The authors acknowledge there are limitations to this study. First, the inherent limitations as a retrospective review and the small sample size may limit the wider application of these study findings. We also note that a significant amount of racial demographic information for our patient cohort is either missing or unknown. We believe this is related to inadequate demographic surveys in which patients of Hispanic descent consider “Hispanic” to be their identifying race over “White,” “Black,” or “Other.” In preparation for the 2020 Census, the United States Census Bureau is considering combining race and ethnicity divisions under the following categories: White, Hispanic/Latino/Spanish, Black/African American, Asian, American Indian/Alaskan Native, Middle Eastern/North African, Native Hawaiian/Other Pacific Islander, Other Race/Ethnicity/Origin [32,33]. This is supported by the fact that more patients identified as either “Hispanic” or “Not Hispanic” than a specific race. Additionally, the inclusion of patients undergoing greater than 3 COS cycles may be lowering the overall conception rate. If these patients were able to access IVF sooner, conception rates for the COS cohort may have been modestly higher.

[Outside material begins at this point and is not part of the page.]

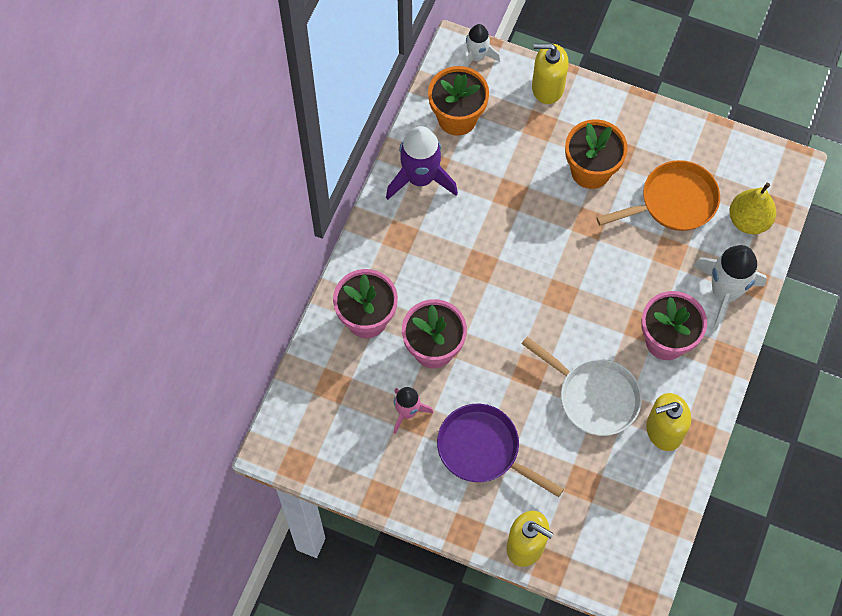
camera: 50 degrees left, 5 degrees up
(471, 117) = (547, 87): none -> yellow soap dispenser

This study highlights discrepancies in access to and use of care such as IVF in low-income, low-resource settings and potentially identifies ethnic differences in response to COS. It is our hope that these findings may prompt larger epidemiologic and prospective investigation to clarify ethnic differences in fertility care and outcomes. Providers should be cognizant of the limitations of COS in underserved populations. When possible, providers should consider encouraging these patients to proceed with IVF, or to conserve resources to ultimately pursue IVF, if pregnancy has not been achieved within a predetermined number of COS cycles.
Low-cost ART services offer a promising adjunct to traditional ART treatment that may bridge gaps in access and use of fertility care in minority populations.